We all should care that our fellow citizens are safe when they have a surgical procedure they deem necessary. Be it abortion, or tooth extraction.
Hugin
(33,222 posts)OriginalGeek
(12,132 posts)I shouldn't ever even know how rare or not it is as I'm not involved in the personal, private medical decisions a woman makes with her doctor.
WhiskeyGrinder
(22,512 posts)the majority of women who got abortions in the past year were on birth control. No form of birth control is 100%. "Rare" feeds into the narrative that an abortion is something to be undertaken with regret and reluctance, rather than a neutral healthcare procedure. You would never say "safe, legal and rare" about vasectomies -- after all, dude can always use a condom, right?
LostOne4Ever
(9,296 posts)radical noodle
(8,017 posts)We will never win over the crazy anti-choice people who think a zygote should have constitutional rights, but this fits those who are pro-life for themselves but pro-choice for everyone else.
demmiblue
(36,914 posts)Free and available access to family planning services/contraceptives. Oh, and ditch abstinence education.
uppityperson
(115,681 posts)Kentonio
(4,377 posts)Caliman73
(11,760 posts)Safe and Legal? Yes.
We should promote policies like education, economic opportunity, and full and free access to family planning and contraceptives that have been shown to decrease unplanned and/or unwanted pregnancies but the framing is important here.

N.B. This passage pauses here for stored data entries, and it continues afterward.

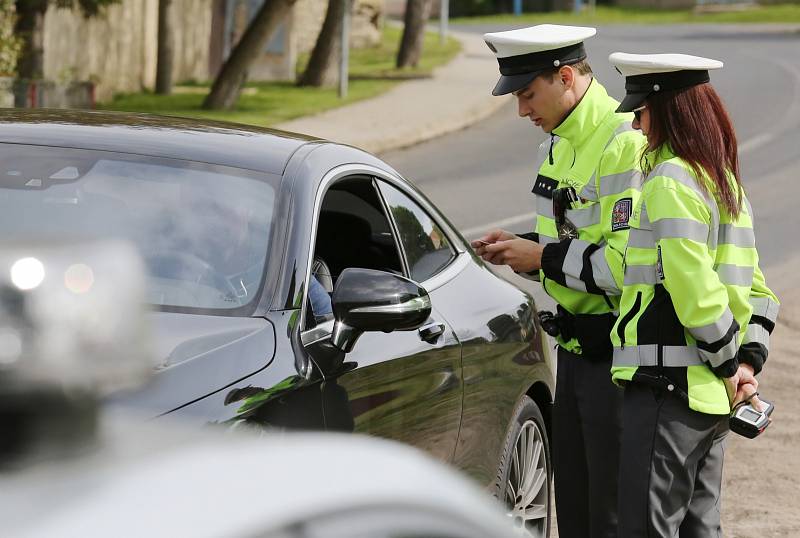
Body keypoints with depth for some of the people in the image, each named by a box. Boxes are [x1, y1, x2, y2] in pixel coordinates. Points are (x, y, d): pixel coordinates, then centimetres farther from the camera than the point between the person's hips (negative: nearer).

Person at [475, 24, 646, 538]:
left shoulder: (625, 145, -20)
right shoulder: (559, 144, 12)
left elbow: (628, 263, -27)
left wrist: (544, 258, -17)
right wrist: (523, 248, 6)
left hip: (618, 354, -10)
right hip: (576, 345, 10)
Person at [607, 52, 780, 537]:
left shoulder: (670, 182, -14)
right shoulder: (725, 181, 16)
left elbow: (694, 290, -20)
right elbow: (756, 289, 18)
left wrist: (729, 362, -9)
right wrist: (747, 360, 9)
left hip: (668, 387, -10)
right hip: (712, 396, 10)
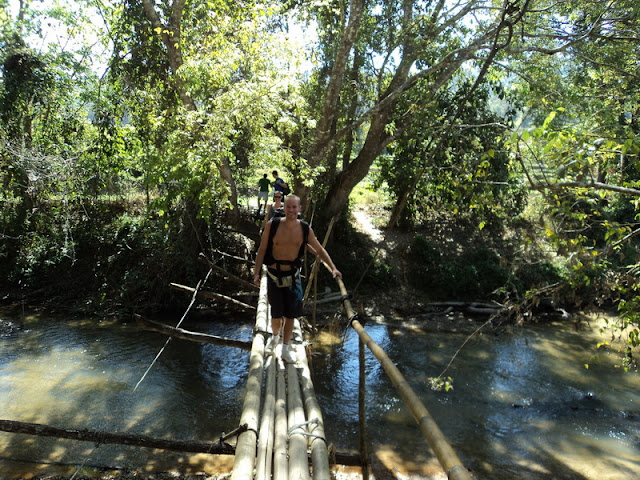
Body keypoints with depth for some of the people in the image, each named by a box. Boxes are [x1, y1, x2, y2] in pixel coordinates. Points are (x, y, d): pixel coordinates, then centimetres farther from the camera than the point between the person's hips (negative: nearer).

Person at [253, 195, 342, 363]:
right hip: (274, 275, -1)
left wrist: (333, 268, -2)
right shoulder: (272, 225, -11)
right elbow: (262, 250, -4)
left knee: (290, 314, 5)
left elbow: (319, 250, 5)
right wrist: (257, 272, -9)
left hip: (293, 275, 2)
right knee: (277, 314, 4)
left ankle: (285, 348, 23)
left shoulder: (305, 229, -6)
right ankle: (275, 337, 37)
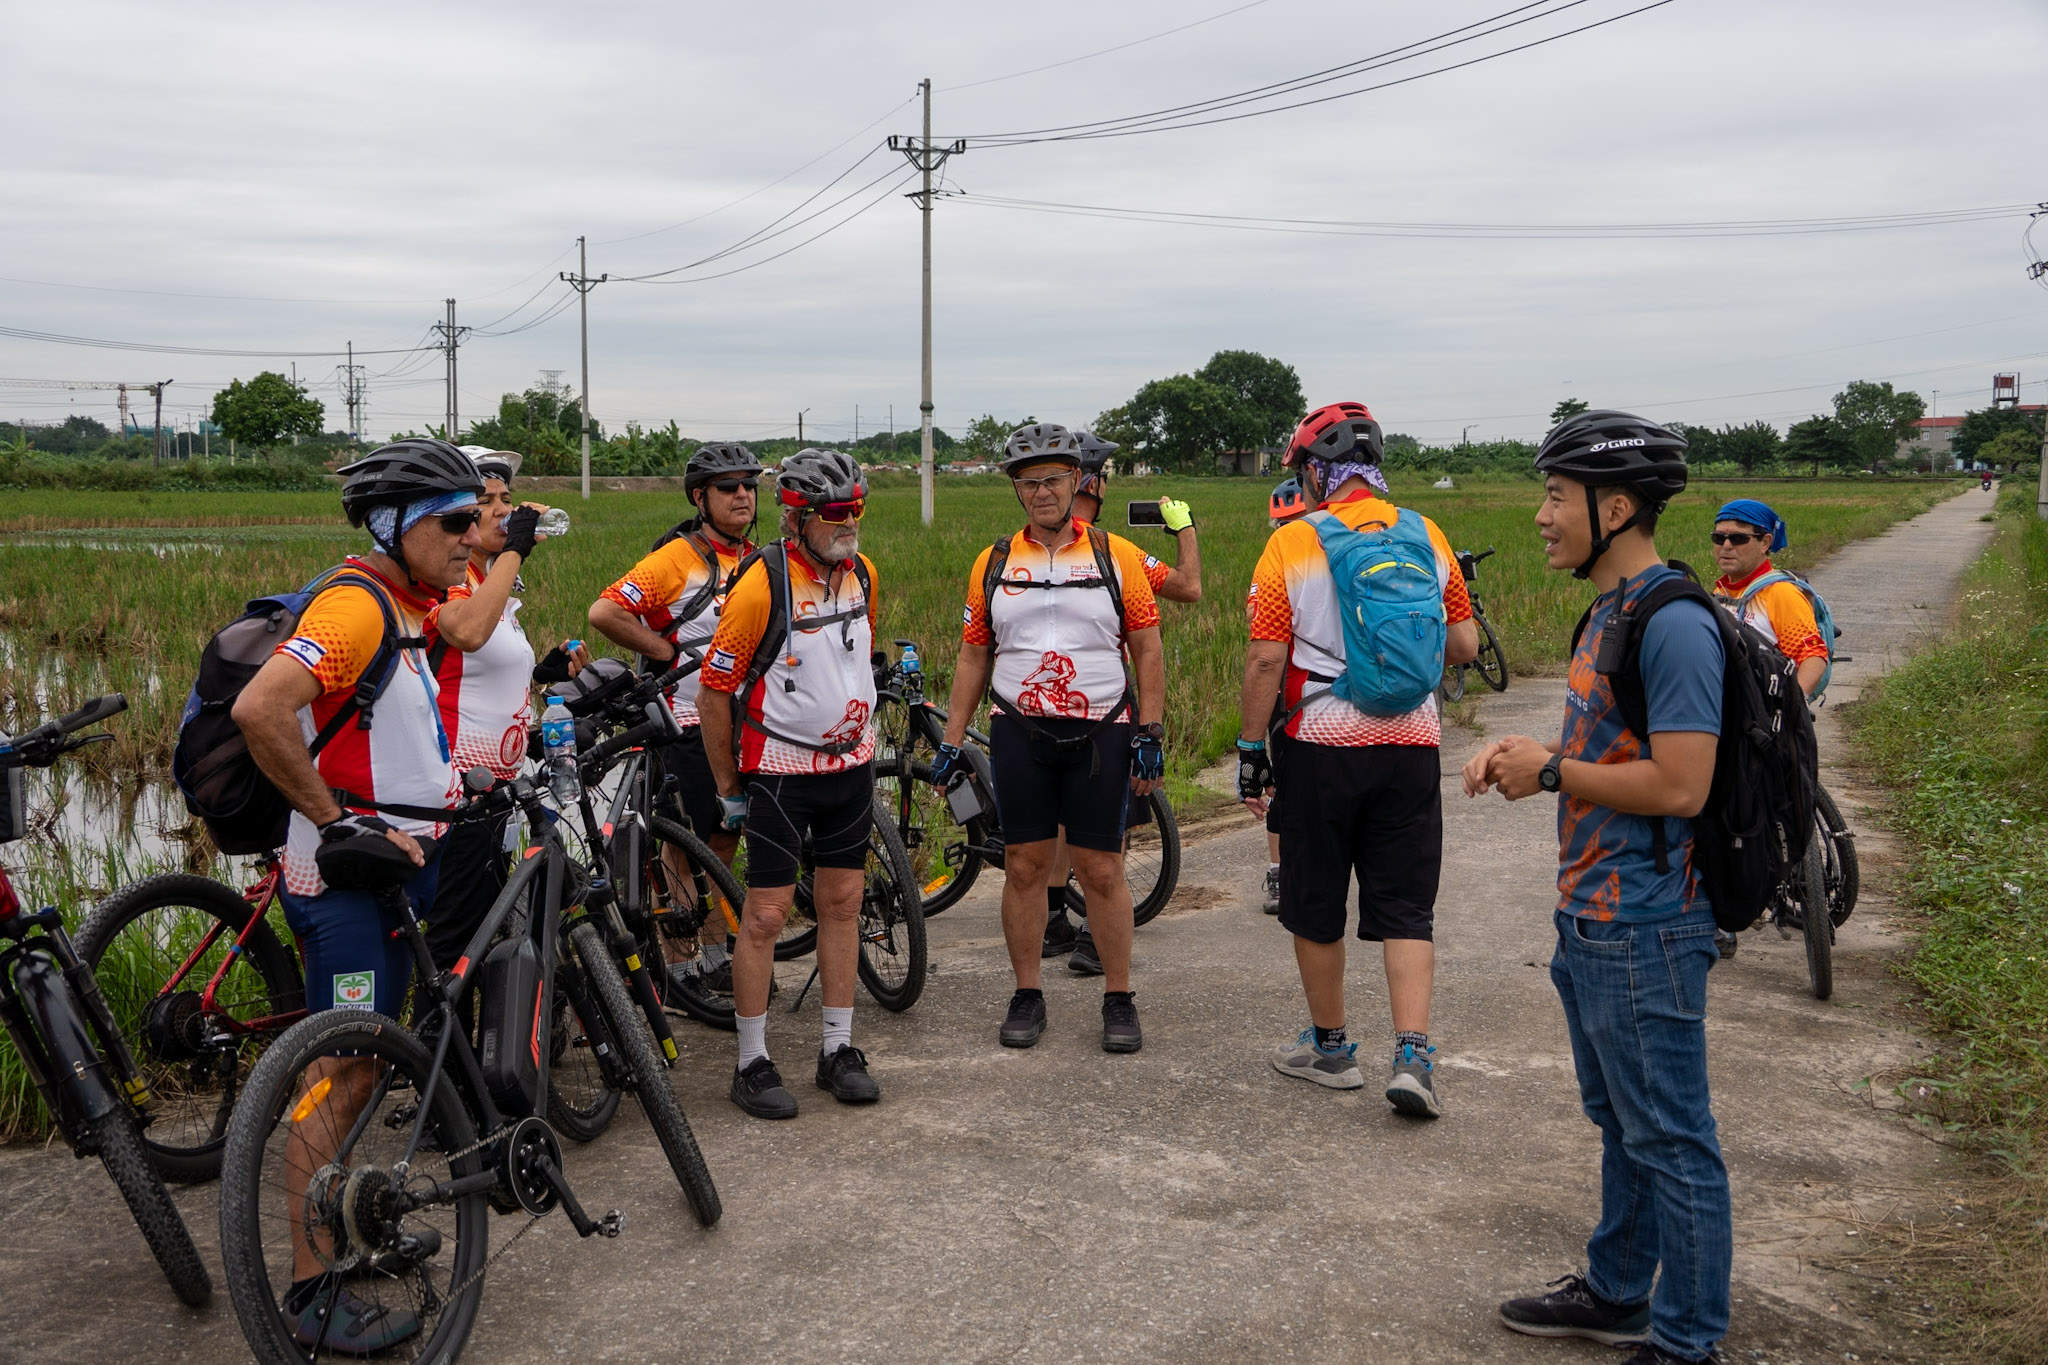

Unplanned and Unwanted pregnancies should be rare to non existent. Abortion should be available as often as needed. Putting rare at the end of the sentence implies that abortion is a bad thing like war, that should be avoided at all costs except... and we do not want to go down that road because it empowers anti-choice people by signaling that there is something wrong with a medical procedure.
Every pregnancy should be a wanted pregnancy where the mother/partner are happy, planning, and expecting to give love to the child that may be born at the end of the hopefully, successful pregnancy.